L’identité comme processus et comme cadre est bien une affaire politique car elle fait référence au lien social : le processus politique est au cœur de l’émergence de toute nouvelle forme de conscience du « nous » et du « je ». C’est le statut du sujet, considéré dans ses liens d’appartenance, de filiation, dans ses références collectives, dans ses rapports au pouvoir qui est en jeu . Quand il y a violence ou défaillance du politique (colonisation, immigration, génocides, dictature d’Etat, catastrophes et inégalités sociales…), ce qui fonde, structure et fait tenir le lien social est mis à mal : c’est le délitement du lien transcendantal, l’effondrement des systèmes symboliques, des idéaux, des mises en sens qui touchent le sujet, les groupes, les communautés…
La période particulière que représente la rencontre entre Alevis et missionnaires protestants illustre cet aspect dynamique et interactionniste de l’identité et ses enjeux stratégiques entre Arméniens et Alévis dans un contexte historique où le lien politique avec sa dimension symbolique, sacrée est particulièrement problématique.
Les relations entre les Alévis et les missionnaires chrétiens, que nous restitue le texte de Kieser Lukas vont être une histoire de sympathie mutuelle et de bienveillance réciproque (Les Alévis et le courant protestant (19-20e siècle) dans Etudes Kurdes n°3, octobre 2001). L’enthousiasme du mouvement missionnaire protestant envers les Kizilbachs va commencer dès 1850 et durer jusqu’au lendemain de la première guerre mondiale, date de départ définitif des missionnaires (42). Leur intérêt pour un groupe non musulman (comme les Yezidis, les Druzes, les Alaouites) est dû au fait qu’il est plus accessible au « levain » de l’évangile que la communauté sunnite peu malléable… « L’évangile du royaume de Dieu » que les missionnaires cherchaient à répandre correspondait à une spiritualité individualisée protestante ainsi qu’à une philosophie des Lumières avec les droits de l’Homme. On peut y retrouver les approches pré-millénaristes du mouvement protestant de la fin du XVIIIe avec la reformulation du passé et du présent à partir de l’ordre à venir, l’annonce du « royaume » de la paix et de la justice qui reste à construire, notamment par une participation à la grande Histoire avec la promesse de vivre sur des principes égalitaires, la volonté de briser le pouvoir du pape, celui de l’islam…
Le millet protestant
La rencontre avec l’Alévisme se fait dans un contexte particulier : la fin de l‘Empire ottoman en Anatolie centrale et orientale, et les clivages existants entre Kizilbachs et Sunnites, les oppressions subies des premiers par les seconds .

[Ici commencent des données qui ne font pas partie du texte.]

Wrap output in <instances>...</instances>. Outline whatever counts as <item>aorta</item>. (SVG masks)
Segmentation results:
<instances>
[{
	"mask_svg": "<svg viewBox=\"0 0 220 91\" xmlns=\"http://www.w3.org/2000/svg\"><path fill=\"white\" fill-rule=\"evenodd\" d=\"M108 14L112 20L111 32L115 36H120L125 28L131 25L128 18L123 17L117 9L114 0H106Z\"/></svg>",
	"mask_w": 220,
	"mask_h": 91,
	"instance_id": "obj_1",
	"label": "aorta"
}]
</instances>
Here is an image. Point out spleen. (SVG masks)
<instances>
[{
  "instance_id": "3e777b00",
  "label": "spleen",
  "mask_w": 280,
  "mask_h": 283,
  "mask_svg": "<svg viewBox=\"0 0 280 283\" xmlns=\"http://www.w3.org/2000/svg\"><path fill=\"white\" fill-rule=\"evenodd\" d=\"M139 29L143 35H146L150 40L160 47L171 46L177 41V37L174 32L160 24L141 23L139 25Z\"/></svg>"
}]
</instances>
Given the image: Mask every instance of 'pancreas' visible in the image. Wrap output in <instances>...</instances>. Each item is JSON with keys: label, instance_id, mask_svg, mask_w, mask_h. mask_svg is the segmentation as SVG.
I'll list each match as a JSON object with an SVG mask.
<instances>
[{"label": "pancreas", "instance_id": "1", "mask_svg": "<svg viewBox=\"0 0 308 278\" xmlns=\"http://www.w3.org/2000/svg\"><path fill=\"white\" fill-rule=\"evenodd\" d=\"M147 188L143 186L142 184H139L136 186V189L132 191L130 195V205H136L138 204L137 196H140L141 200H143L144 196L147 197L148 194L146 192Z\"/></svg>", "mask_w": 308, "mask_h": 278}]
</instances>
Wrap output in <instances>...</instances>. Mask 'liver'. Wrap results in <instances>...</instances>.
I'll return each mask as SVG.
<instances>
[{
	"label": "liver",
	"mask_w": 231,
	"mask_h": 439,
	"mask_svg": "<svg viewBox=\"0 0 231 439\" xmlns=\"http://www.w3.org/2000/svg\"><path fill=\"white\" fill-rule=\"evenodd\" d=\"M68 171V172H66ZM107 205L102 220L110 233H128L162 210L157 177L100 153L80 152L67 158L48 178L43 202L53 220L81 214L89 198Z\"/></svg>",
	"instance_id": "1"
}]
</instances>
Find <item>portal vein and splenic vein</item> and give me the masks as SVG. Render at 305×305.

La disposition des Kizilbachs en faveur du protestantisme est donc interprétée en fonction de leur position socio-politique : la protection que peut apporter le millet protestant récemment crée et reconnu par le sultan et un grand désir d ‘instruction, une demande d’enseignants..
Le millet protestant bénéficiait d’un rayonnement dû à la situation juridiquement reconnue à ses membres et par la nouveauté de sa constitution : un fonctionnement comme une démocratie représentative qui séparait religion et appartenance civile dans le millet (51). En principe, on pouvait être membre du millet sans adhérer à une église protestante. A la tête du millet, un civil ottoman sans fonction ecclésiastique était élu par l’assemblée des représentants locaux. Le millet protestant recrutait largement parmi les Arméniens mais comptait aussi des Syriens, des Grecs et des Arabes. Il restait petit comparé aux millet traditionnels.